Premium Chessgames Member
  Benzol: <Jimfromprovidence> <With all due respect to Philidor (whoever that is)...>

Gently chuckles. <Jim> see François André Philidor if you really don't know. He was probably the strongest player to emerge before Morphy (please don't tell me you don't know him either).


Premium Chessgames Member
  Jimfromprovidence: <Benzol> <Gently chuckles. <Jim> see François André Philidor if you really don't know. He was probably the strongest player to emerge before Morphy (please don't tell me you don't know him either).:)>

Thanks for the link.
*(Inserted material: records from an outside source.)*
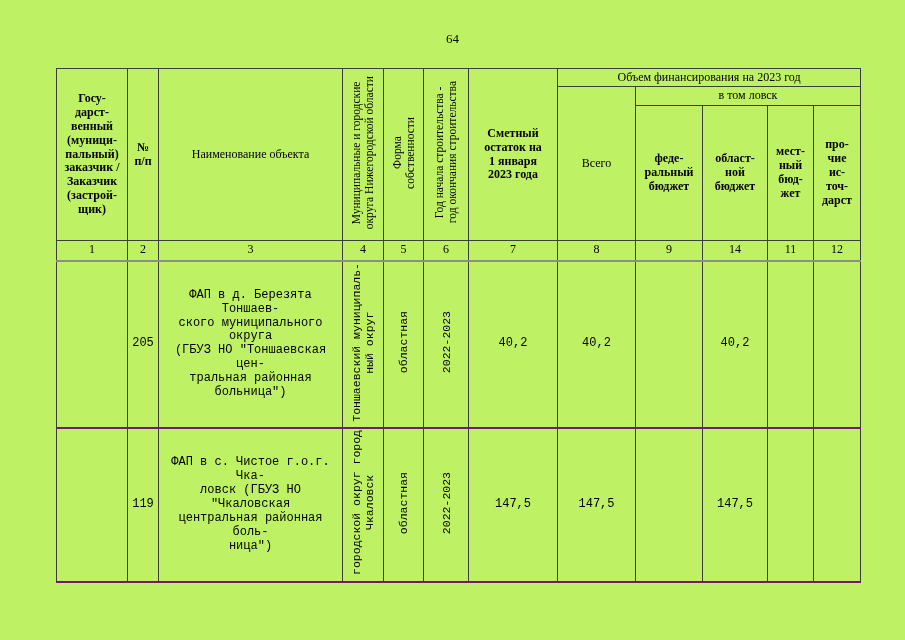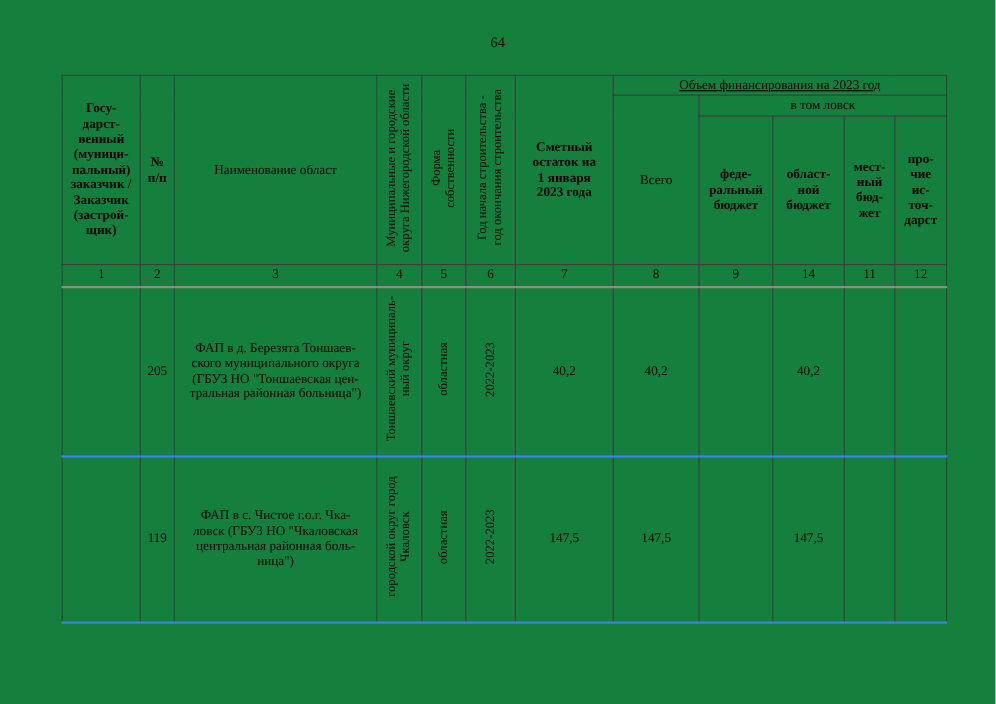--- a/index.html
+++ b/index.html
@@ -1,21 +1,21 @@
 <!DOCTYPE html>
 <html><head>
 <meta charset="utf-8">
 <style>
   * { box-sizing: border-box; }
   html, body { margin: 0; padding: 0; background: #ffffff; }
   .page {
     position: relative;
     width: 905px;
     height: 640px;
-    background: #15803d;
+    background: #bef264;
     font-family: "Liberation Serif", serif;
     color: #000000;
     overflow: hidden;
   }
   .pagenum {
     position: absolute;
     top: 31px;
     left: 0;
     right: 0;
     text-align: center;
@@ -40,34 +40,34 @@
   .pre { white-space: pre-line; font-weight: bold; }
   .rot {
     display: inline-block;
     writing-mode: vertical-rl;
     transform: rotate(180deg);
     white-space: pre-line;
     font-size: 11.5px;
     line-height: 13px;
     text-align: center;
   }
-  td.ftitle { font-size: 13px; text-decoration: underline; }
+  td.ftitle { font-size: 13px; }
   td.objname {
     text-align: left;
     padding: 2px 4px;
     font-size: 13px;
     white-space: pre-line;
   }
   td.val { font-size: 13px; }
   tr.hr1 { height: 18px; }
   tr.hr2 { height: 19px; }
   tr.hr3 { height: 135px; }
   tr.num-row { height: 20px; }
   tr.num-row td { font-size: 12px; border-bottom: 2px solid #8c8c8c; }
-  tr.data-row td { border-bottom: 2px solid #3b82f6; }
+  tr.data-row td { border-bottom: 2px solid #701a75; font-family: Liberation Mono, monospace; }
   tr.row-a { height: 154px; }
   tr.row-b { height: 151px; }
 </style>
 </head>
 <body>
 
 <div class="page">
   <div class="pagenum">64</div>
 
   <table class="fin">
@@ -91,21 +91,21 @@
 дарст-
 венный
 (муници-
 пальный)
 заказчик /
 Заказчик
 (застрой-
 щик)</td>
         <td rowspan="3" class="pre">№
 п/п</td>
-        <td rowspan="3">Наименование област</td>
+        <td rowspan="3">Наименование объекта</td>
         <td rowspan="3"><div class="rot">Муниципальные и городские
 округа Нижегородской области</div></td>
         <td rowspan="3"><div class="rot">Форма
 собственности</div></td>
         <td rowspan="3"><div class="rot">Год начала строительства -
 год окончания строительства</div></td>
         <td rowspan="3" class="pre">Сметный
 остаток на
 1 января
 2023 года</td>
I've seen the name mentioned on the site several times, but I did not know anything about the man. I have to admit I'm not a chess history buff.

I did look up Phildor's mate, though, and it clearly does not apply in this continuation. If white plays on move 18 after 15…d6 16 Nxf7 Qxe7 17 Nh6+ Kh8 18 Qg8+?? then 18...Rxg8. White obviously can't play 19 Nf7 because the queen guards the mating square.

click for larger view

Premium Chessgames Member
  kevin86: A quick win-via the last row mating technique. Bobby Fischer must have used it in his book.BOBBY FISCHER TEACHES CHESS.

Two reasons:the book was about the type of mate in question. Also,the winner,like Fischer was a teen,like Fischer was when he started his brilliant career.

Feb-22-08  grasser: <al wazir> White does not have to pull back with 18.Re3 because the same theme is there. 18.Qxf7+
Feb-28-08  D.Observer: Nice combo. A good <<Tuesday> or <Wednesday> puzzle> might be <16. ?>.
Jan-13-09  WhiteRook48: wow! This guy beats 3 other people in consultation!